The last Selectboard meeting was ostensibly a deliberation on a special permit application for a commercial parking lot at 11 School St. The Planning Board, having found that proposed use antithetical to the intent of the Master Plan and the zoning district, sent the Selectboard a unanimous negative recommendation on the project for the first time in at least a quarter of a century.

The meeting revealed there was a reiteration of a threat by a representative of the applicant, after the close of the public hearing, that if the special permit were not granted they would close the former Foster’s lot to the public on nights and weekends. The entire Selectboard acknowledged that this threat, including its potential adverse impact on the Great Barrington Farmers Market, would be a principal deciding factor in their decision.

The reality is that it is an empty threat. Closing the lot provides no benefit to an owner trying to lease 28 vacant offices and would only succeed in alienating virtually everyone in town. This approach was tried unsuccessfully a few years ago by another downtown business with parking for more than 100 cars to protest the lack of patronage from a local nonprofit. It lasted a few weeks, at most, before public pressure made them reverse course and reopen it.
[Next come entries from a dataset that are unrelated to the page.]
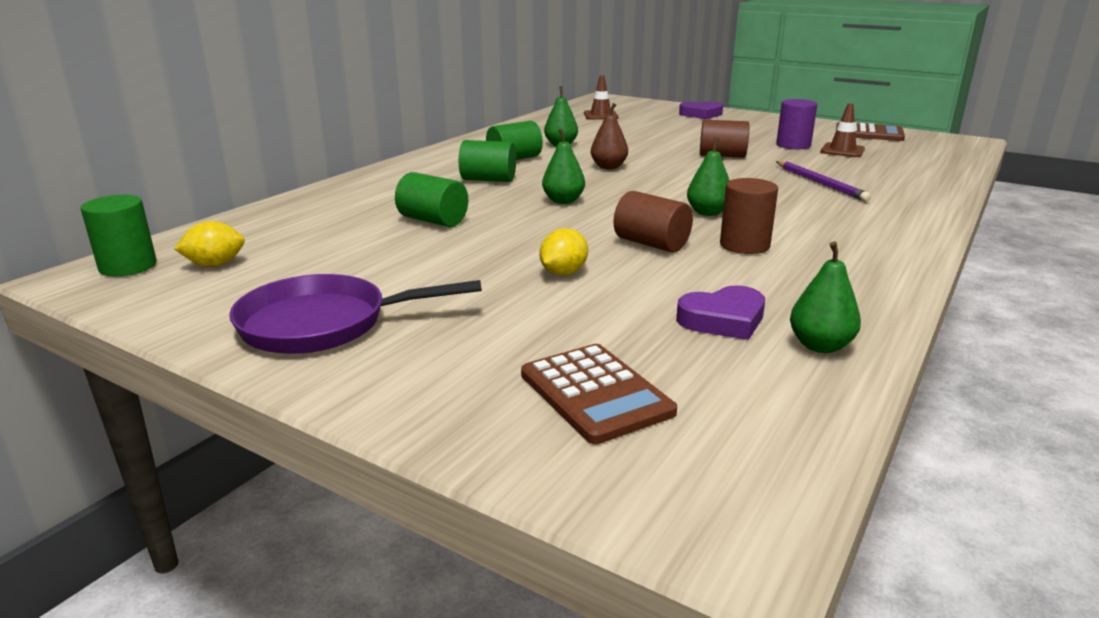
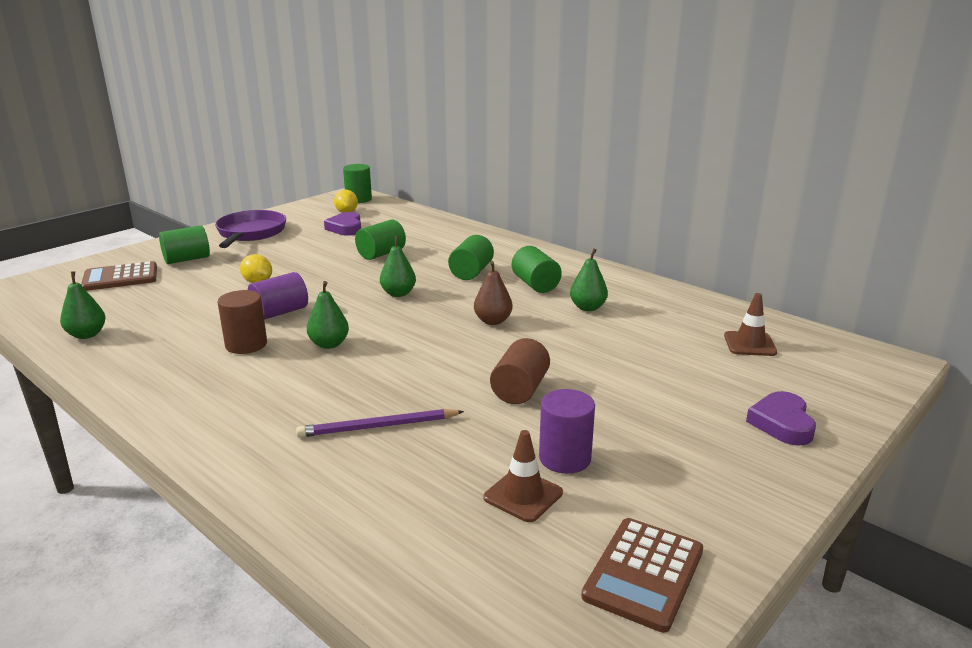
camera: 100 degrees right, 0 degrees up
brown cylinder [613,191,693,253] -> purple cylinder [248,272,308,320]
purple heart [676,285,765,340] -> purple heart moved to [324,212,361,236]
none -> green cylinder [159,225,210,264]

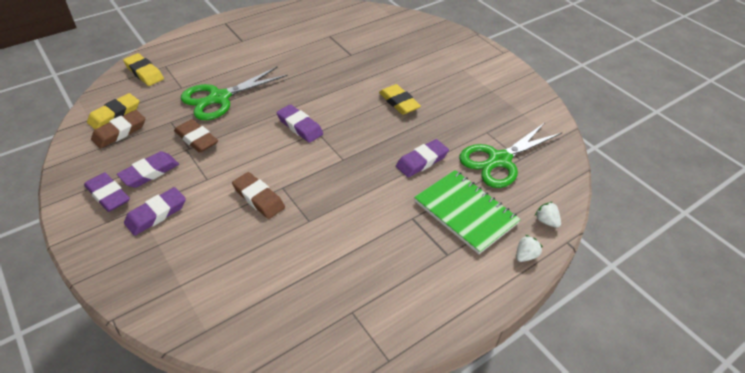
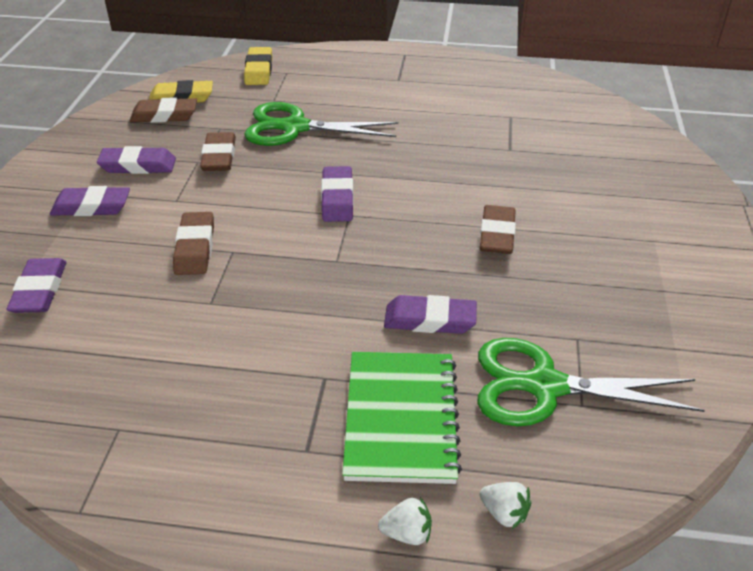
camera: 45 degrees right, 5 degrees down
purple eraser [84,172,130,212] -> purple eraser moved to [6,258,66,313]
yellow eraser [379,84,421,115] -> brown eraser [480,205,516,254]
white strawberry [535,202,561,228] -> white strawberry turned 120 degrees clockwise [480,482,531,529]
It all comes down to this: what kind of town do we want to live in? Do we want a Selectboard that caves in to extortion or do we want one willing to stand up for our Master Plan and the zoning that the citizens of the town have agreed upon? No one on the Selectboard has even attempted to justify the need for the proposed 38-space private, gated parking lot; all admit it will be a paved empty eyesore at least 75 percent of the time. Only Leigh Davis has dared to compare the community benefit of the proposed parking lot (none) to the benefit of an existing laundromat with two apartments above, or even to mention the potential that will be permanently lost for redevelopment of a mixed-use building with six, or possibly significantly more, apartments in this downtown location where the zone’s stated intent is to reduce the use of personal automobiles, encourage pedestrian traffic, shared parking, infill and redevelopment of mixed-use buildings, and to maintain or increase the supply of affordable dwelling units.
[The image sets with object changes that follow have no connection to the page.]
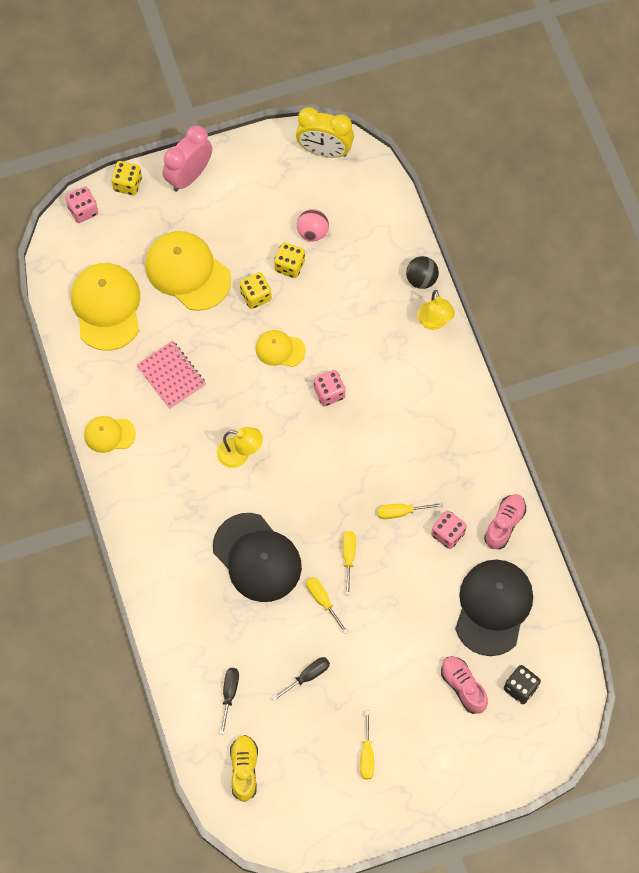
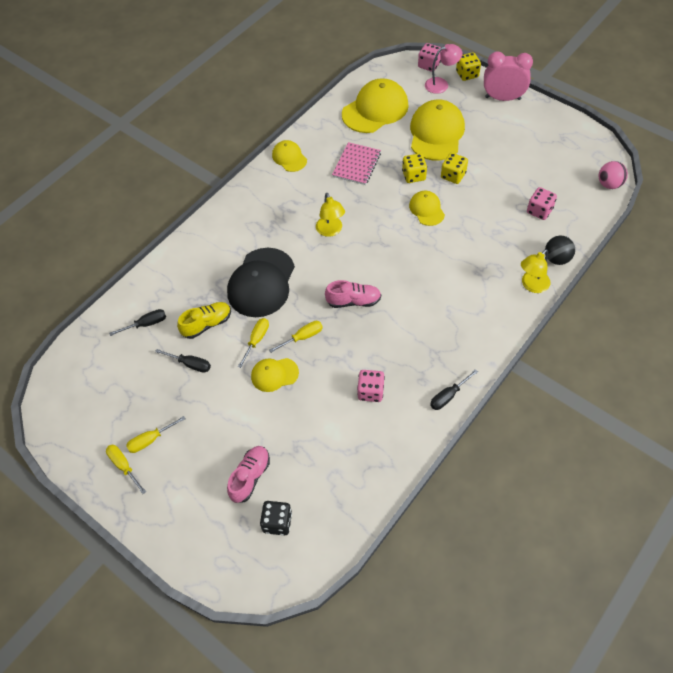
camera: 60 degrees right, 10 degrees down
yellow shoe [230,735,258,802] -> yellow shoe moved to [177,302,231,339]
yellow dice [274,242,305,278] -> yellow dice moved to [402,153,427,183]
yellow clock [296,107,354,158] -> none
pink ball [297,209,329,241] -> pink ball moved to [599,161,628,189]
pink dice [314,370,345,406] -> pink dice moved to [527,187,557,220]
yellow screwdriver [377,503,443,519] -> yellow screwdriver moved to [106,445,146,494]
black cap [455,560,533,656] -> none
pink shoe [484,494,526,549] -> pink shoe moved to [325,280,381,308]
none -> yellow cap [251,358,299,392]
none -> pink lamp [425,44,462,94]
none -> black screwdriver [430,369,478,410]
No. The applicant, one of three different LLCs in Great Barrington controlled by Philips International—with a Madison Avenue address and over 250 real estate holdings across the country—owns the Berkshire Block at 321 Main and recently acquired the former Foster’s parking lot. They have made no case for why they need 79 parking spaces, 41 at Foster’s plus the 38 proposed, for the 28 small to medium sized offices they have created in an historic downtown building where, as in all of downtown, there is no parking requirement.
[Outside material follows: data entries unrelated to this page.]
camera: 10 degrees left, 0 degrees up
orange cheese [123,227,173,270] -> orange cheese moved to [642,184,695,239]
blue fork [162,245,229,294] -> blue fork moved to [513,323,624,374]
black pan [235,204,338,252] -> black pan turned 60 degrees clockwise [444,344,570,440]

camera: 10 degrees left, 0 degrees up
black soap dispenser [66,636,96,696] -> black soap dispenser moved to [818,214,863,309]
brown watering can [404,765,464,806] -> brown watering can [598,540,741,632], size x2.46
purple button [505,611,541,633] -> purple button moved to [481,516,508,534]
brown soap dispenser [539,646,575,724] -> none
Their argument instead has been to threaten that they will close off the Foster’s lot to the public, evenings and weekends, if they are not granted their special permit. Certainly a message from the citizens of our town warning of a potential boycott of the tenants of the Berkshire Block, if the lot were to be closed, would send a clear, strong message to the Select Board, the applicant and all prospective tenants (they have none to date) that this strong-arm tactic is not appropriate in our town.

The Selectboard professes to be deliberating what appears to be a foregone conclusion that they will grant a special permit to an odious project detrimental to our town solely as a result of this threat from the applicant. One member has an appearance of a conflict of interest which could jeopardize the town’s legal standing in granting the permit. As dark money increasingly pervades and attacks our democracy on all levels, it is more important than ever for citizens to speak out. Let the Selectboard know that this spineless behavior is not acceptable for an official who has been elected to protect and promote the best interests of the town:

Steve Bannon:     scbannon@gmail.com

Ed Abrahams:      edforgb@gmail.com

Bill Cooke:            billcooke.gb@gmail.com

Kate Burke:          kateburke528@gmail.com

Leigh Davis:         ldavis@townofgb.org

 

Jonathan Hankin

Great Barrington

The writer is a member of the Great Barrington Planning Board.